- Born: 1931 Cuba
- Died: October 31, 2011 Miami, Florida, U.S.
- Known for: Caridad Health Clinic
- Children: 2
- Honors: Florida Women's Hall of Fame
- Website: caridad.org

= Caridad Asensio =

Cuban-American migrant worker advocate

Caridad G. Asensio (1931– October 31, 2011) was a Cuban-American migrant worker advocate.

==Early life==
Asensio was born in Cuba alongside two sisters. She was raised and married in Cuba until Fidel Castro took power, which is when she emigrated to New York and then Boca Raton, Florida with her family.

==Career==
After Asensio and her family moved to Florida in 1960, she worked at Hagen Road Elementary School as a social worker and health educator. While there, she met her future co-founder Connie Berry who was a teacher at the school. Asensio soon began volunteering at Our Lady Queen of Peace Catholic Mission in Delray Beach and eventually founded the Migrant Association in a trailer to provide low-cost housing to migrant workers. Two years later, Asensio and Berry co-founded the Caridad Health Clinic which operated with the assistance of volunteer doctors and dentists. The Clinic was the first in South Florida to provide free health care to farm workers and their families. By 1992, the Migrant Association moved 79 families into stable livable trailers.

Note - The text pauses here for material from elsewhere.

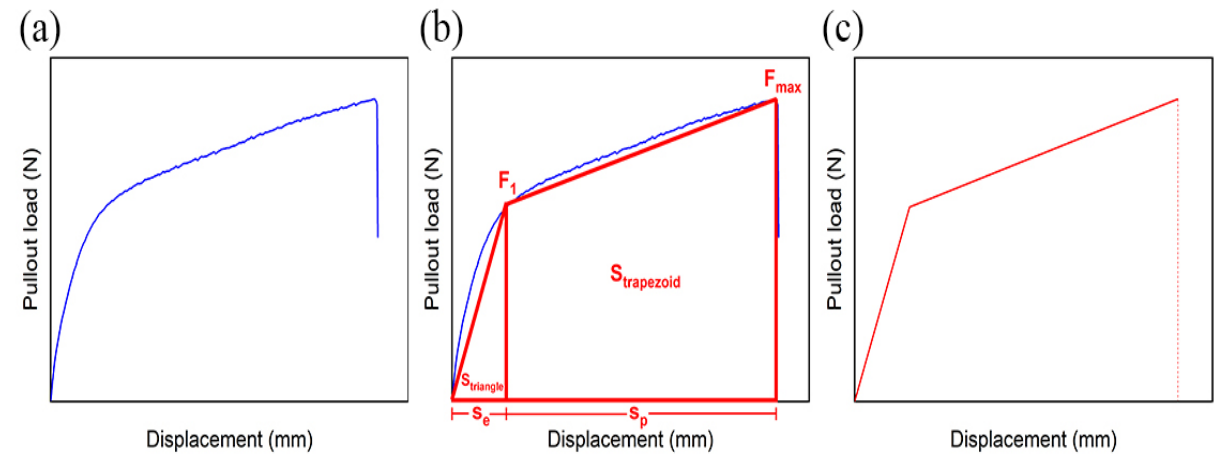
Figure 3. ( a ) Approximate shape of load–displacement curve obtained in the test, ( b ) estimation method of load–displacement curve, and ( c ) approximate shape of load–displacement curve obtained after estimation.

As a result of its early success, the association moved to a $2.5 million clinic dubbed the Caridad Center within its first five years of operation. In 1995, Asensio was awarded the JCPenney Golden Rule Award for her migrant worker advocacy and the Palm Beach County Literacy Coalition President's Award. On December 3, 2001, Asensio was hit by a car while crossing the street and went into a coma. Although she regained her ability to speak, she had difficulty walking. In 2005, Asensio was inducted into the Florida Women's Hall of Fame. Caridad died on October 31, 2011, after experiencing a seizure.

==Personal life==
Asensio and her husband have two children together. Her son Manuel P. Asensio was the proprietor of a small brokerage firm.